ISIS fighters in the Philippines are forcing women to become sex slaves and hiding behind 100 Christian human shields as the vicious battle to retake a city held by the militants enters its second month.

Terrorists from the Maute group seized Marawi City five weeks ago and have taken hostages who they are forcing to convert to Islam and carry wounded fighters.

Most of Marawi's 200,000 citizens have fled since the attack on May 23, and those left behind have been subjected to horrific abuse, according to escapees. 

'They are being forced to be sex slaves, forced to destroy the dignity of these women,' said army spokesman Jo-Ar Herrera.

'This is what is happening inside, this is very evident..these are evil personalities.'

Hostages include leading churchman Father Teresito Soganub. 

Abdullah Maute, one of two brothers who formed the group, said on Sunday he would free Soganub in return for his parents, who are being held by police. 

But this request was refused by Philippines president Rodrigo Duterte, with his spokesman saying any bargaining with terrorists was against government policy. 

Heavy clashes broke out today as strongman leader Duterte ordered intense bombing raids by planes on the shrinking rebel zone. 

The authorities believe Soganub and more than 100 other Christians are being held by the ISIS-affiliated insurgents as human shields.

Taking advantage of a short truce on Sunday to mark the Eid al-Fitr, eight Muslim leaders entered the conflict zone and met briefly with Maute. 

This meeting was condemned by the Philippine government, who said it was sticking to its policy of not negotiating with the terrorists. 

A spokesman said: 'Let us remind the public, the gravity of the terrorists and their supporters' offences is immense and they must be held accountable for all their actions.' 

The Maute brothers' father, Cayamora Maute, was arrested on June 6 in Davao City, about 140 km southeast of Marawi. 
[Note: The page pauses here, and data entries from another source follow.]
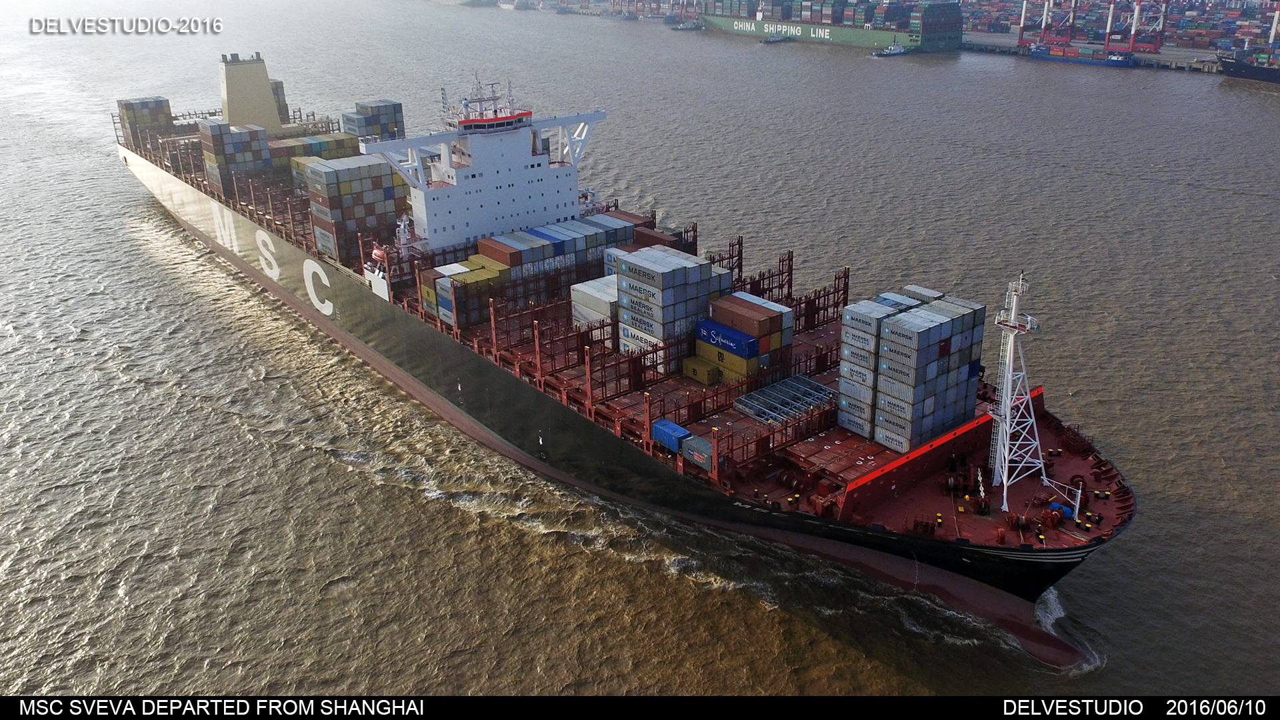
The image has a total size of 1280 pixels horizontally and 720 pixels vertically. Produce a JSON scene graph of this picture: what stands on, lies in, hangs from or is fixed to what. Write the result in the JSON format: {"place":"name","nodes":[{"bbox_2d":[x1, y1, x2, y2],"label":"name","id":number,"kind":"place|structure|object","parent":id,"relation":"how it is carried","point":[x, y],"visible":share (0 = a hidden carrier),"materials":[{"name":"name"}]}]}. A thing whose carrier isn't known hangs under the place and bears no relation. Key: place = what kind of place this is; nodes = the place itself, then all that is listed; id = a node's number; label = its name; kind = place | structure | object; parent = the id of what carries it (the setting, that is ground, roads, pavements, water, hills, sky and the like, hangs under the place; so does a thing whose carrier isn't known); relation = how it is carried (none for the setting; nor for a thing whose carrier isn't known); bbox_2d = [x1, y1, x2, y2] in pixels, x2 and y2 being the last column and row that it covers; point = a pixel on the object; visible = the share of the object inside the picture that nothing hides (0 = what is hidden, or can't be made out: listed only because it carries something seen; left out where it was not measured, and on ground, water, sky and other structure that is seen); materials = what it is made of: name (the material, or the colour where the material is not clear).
{"place":"outdoors","nodes":[
{"label":"outdoors","id":0,"kind":"place"},
{"bbox_2d":[0,0,1279,704],"label":"water","id":1,"kind":"structure","parent":0,"point":[1117,671],"materials":[{"name":"liquid"}]},
{"bbox_2d":[108,63,1146,664],"label":"container ship","id":2,"kind":"object","parent":1,"relation":"in","point":[1054,579],"visible":0.71,"materials":[{"name":"black metal"}]},
{"bbox_2d":[116,97,173,145],"label":"container stack","id":3,"kind":"object","parent":2,"relation":"on","point":[161,101],"visible":0.77,"materials":[{"name":"multicoloured metal"}]},
{"bbox_2d":[197,120,275,194],"label":"container stack","id":4,"kind":"object","parent":2,"relation":"on","point":[258,136],"visible":0.82,"materials":[{"name":"multicoloured metal"}]},
{"bbox_2d":[218,50,283,130],"label":"funnel","id":5,"kind":"object","parent":2,"relation":"on","point":[263,83],"visible":0.86,"materials":[{"name":"beige metal"}]},
{"bbox_2d":[270,78,289,123],"label":"container stack","id":6,"kind":"object","parent":2,"relation":"on","point":[276,88],"visible":0.28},
{"bbox_2d":[270,132,361,174],"label":"container stack","id":7,"kind":"object","parent":2,"relation":"on","point":[348,143],"visible":0.53,"materials":[{"name":"multicoloured metal"}]},
{"bbox_2d":[304,154,407,261],"label":"container stack","id":8,"kind":"object","parent":2,"relation":"on","point":[392,209],"visible":0.87,"materials":[{"name":"multicoloured metal"}]},
{"bbox_2d":[344,98,404,140],"label":"container stack","id":9,"kind":"object","parent":2,"relation":"on","point":[387,106],"visible":0.64,"materials":[{"name":"grey metal"}]},
{"bbox_2d":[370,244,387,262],"label":"lifeboat","id":10,"kind":"object","parent":2,"relation":"attached to","point":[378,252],"visible":0.75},
{"bbox_2d":[419,254,508,328],"label":"container stack","id":11,"kind":"object","parent":2,"relation":"on","point":[427,305],"visible":0.75,"materials":[{"name":"metal"}]},
{"bbox_2d":[355,77,611,250],"label":"ship superstructure","id":12,"kind":"object","parent":2,"relation":"on","point":[529,159],"visible":0.79,"materials":[{"name":"white metal"}]},
{"bbox_2d":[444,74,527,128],"label":"ship mast","id":13,"kind":"object","parent":12,"relation":"on","point":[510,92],"visible":0.85,"materials":[{"name":"white metal"}]},
{"bbox_2d":[421,210,642,331],"label":"container stack","id":14,"kind":"object","parent":2,"relation":"on","point":[612,220],"visible":0.74,"materials":[{"name":"multicoloured metal"}]},
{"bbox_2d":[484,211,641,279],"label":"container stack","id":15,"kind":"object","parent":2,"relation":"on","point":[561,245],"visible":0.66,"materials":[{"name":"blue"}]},
{"bbox_2d":[568,273,619,330],"label":"container stack","id":16,"kind":"object","parent":2,"relation":"on","point":[598,287],"visible":0.52,"materials":[{"name":"white metal"}]},
{"bbox_2d":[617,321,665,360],"label":"shipping container","id":17,"kind":"object","parent":2,"relation":"on","point":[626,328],"visible":0.35,"materials":[{"name":"white metal"}]},
{"bbox_2d":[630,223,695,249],"label":"container stack","id":18,"kind":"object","parent":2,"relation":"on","point":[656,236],"visible":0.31,"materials":[{"name":"brown metal"}]},
{"bbox_2d":[650,418,691,452],"label":"blue container","id":19,"kind":"object","parent":2,"relation":"on","point":[675,428],"visible":0.83,"materials":[{"name":"blue metal"}]},
{"bbox_2d":[614,243,733,367],"label":"container stack","id":20,"kind":"object","parent":2,"relation":"on","point":[621,312],"visible":0.82,"materials":[{"name":"grey metal"}]},
{"bbox_2d":[680,434,716,472],"label":"shipping container","id":21,"kind":"object","parent":2,"relation":"on","point":[695,453],"visible":0.88,"materials":[{"name":"grey metal"}]},
{"bbox_2d":[682,355,721,384],"label":"yellow container","id":22,"kind":"object","parent":2,"relation":"on","point":[705,369],"visible":0.92,"materials":[{"name":"yellow metal"}]},
{"bbox_2d":[696,340,759,382],"label":"yellow container","id":23,"kind":"object","parent":2,"relation":"on","point":[744,364],"visible":0.72,"materials":[{"name":"yellow metal"}]},
{"bbox_2d":[694,317,759,360],"label":"blue container","id":24,"kind":"object","parent":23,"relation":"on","point":[730,332],"visible":0.86,"materials":[{"name":"blue metal"}]},
{"bbox_2d":[709,292,795,355],"label":"container stack","id":25,"kind":"object","parent":2,"relation":"on","point":[765,303],"visible":0.79,"materials":[{"name":"multicoloured metal"}]},
{"bbox_2d":[736,374,837,424],"label":"flat rack containers","id":26,"kind":"object","parent":2,"relation":"on","point":[760,417],"visible":0.91,"materials":[{"name":"metal"}]},
{"bbox_2d":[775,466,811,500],"label":"winch","id":27,"kind":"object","parent":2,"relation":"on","point":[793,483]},
{"bbox_2d":[853,287,987,452],"label":"container stack","id":28,"kind":"object","parent":2,"relation":"on","point":[936,316],"visible":0.97,"materials":[{"name":"grey metal"}]},
{"bbox_2d":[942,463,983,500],"label":"winch","id":29,"kind":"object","parent":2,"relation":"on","point":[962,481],"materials":[{"name":"brown metal"}]},
{"bbox_2d":[988,270,1048,512],"label":"foremast","id":30,"kind":"object","parent":2,"relation":"on","point":[1012,344],"visible":0.96,"materials":[{"name":"white metal"}]},
{"bbox_2d":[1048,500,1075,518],"label":"winch","id":31,"kind":"object","parent":2,"relation":"on","point":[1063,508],"visible":0.64,"materials":[{"name":"blue metal"}]},
{"bbox_2d":[671,18,703,30],"label":"boat","id":32,"kind":"object","parent":1,"relation":"on","point":[683,28],"visible":0.96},
{"bbox_2d":[762,33,787,42],"label":"small boat","id":33,"kind":"object","parent":1,"relation":"on","point":[774,40],"visible":0.98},
{"bbox_2d":[704,0,967,50],"label":"container ship","id":34,"kind":"object","parent":1,"relation":"in","point":[850,37],"visible":0.96,"materials":[{"name":"green metal"}]},
{"bbox_2d":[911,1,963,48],"label":"container stack","id":35,"kind":"object","parent":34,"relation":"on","point":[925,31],"visible":0.89,"materials":[{"name":"metal"}]},
{"bbox_2d":[870,39,905,56],"label":"boat","id":36,"kind":"object","parent":1,"relation":"on","point":[894,51],"visible":0.96,"materials":[{"name":"white"}]},
{"bbox_2d":[1027,42,1137,66],"label":"cargo ship","id":37,"kind":"object","parent":1,"relation":"on","point":[1114,60],"visible":0.96,"materials":[{"name":"blue metal"}]},
{"bbox_2d":[1216,45,1279,82],"label":"ship","id":38,"kind":"object","parent":1,"relation":"in","point":[1255,72],"visible":0.99,"materials":[{"name":"metal"}]},
{"bbox_2d":[952,36,1227,74],"label":"quay","id":39,"kind":"structure","parent":0,"point":[1165,56],"materials":[{"name":"grey concrete"}]},
{"bbox_2d":[1016,0,1077,52],"label":"gantry crane","id":40,"kind":"object","parent":39,"relation":"on","point":[1019,42],"visible":0.96,"materials":[{"name":"red metal"}]},
{"bbox_2d":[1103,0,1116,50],"label":"crane","id":41,"kind":"object","parent":39,"relation":"on","point":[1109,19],"visible":0.91,"materials":[{"name":"red metal"}]},
{"bbox_2d":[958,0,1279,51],"label":"container terminal","id":42,"kind":"object","parent":39,"relation":"on","point":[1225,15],"visible":0.68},
{"bbox_2d":[1124,0,1169,52],"label":"gantry crane","id":43,"kind":"object","parent":39,"relation":"on","point":[1133,42],"visible":0.98,"materials":[{"name":"red metal"}]},
{"bbox_2d":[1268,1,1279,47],"label":"crane","id":44,"kind":"object","parent":39,"relation":"on","point":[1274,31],"visible":0.88,"materials":[{"name":"white metal"}]}
]}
Their influential businesswoman mother, Farhana Maute, was arrested three days later, closer to Marawi.

The military's public relations machine has been insisting the rebel leadership was crumbling, saying top commanders had escaped or been killed.

It said the rebels had executed some of their own men for wanting to surrender.

And authorities claimed Isnilon Hapilon, ISIS's anointed 'emir' in Southeast Asia, had fled the warzone and 'abandoned his comrades'.

Military officers, however, have said they lack solid proof of such developments and were working to verify intelligence reports.

The protracted siege on Marawi has caused concerns about the strength of ISIS in the southern Philippines.

The rebels' organisation, combat capability and use of heavy weapons has raised fears in the mainly Roman Catholic country that it is unprepared for the threat.

Fighting has raged in the town since an operation to arrest Hapilon went wrong on May 23, leading to the government losing not just Hapilon, but control of the city.

Some 70 servicemen, 27 civilians and 290 militants have since been killed  and 246,000 people have been displaced from a town where some neighbourhoods have been reduced to rubble.

Fleeing residents believe large numbers of civilians may have been killed while trapped in areas under fire from militant snipers and battered by artillery and air strikes.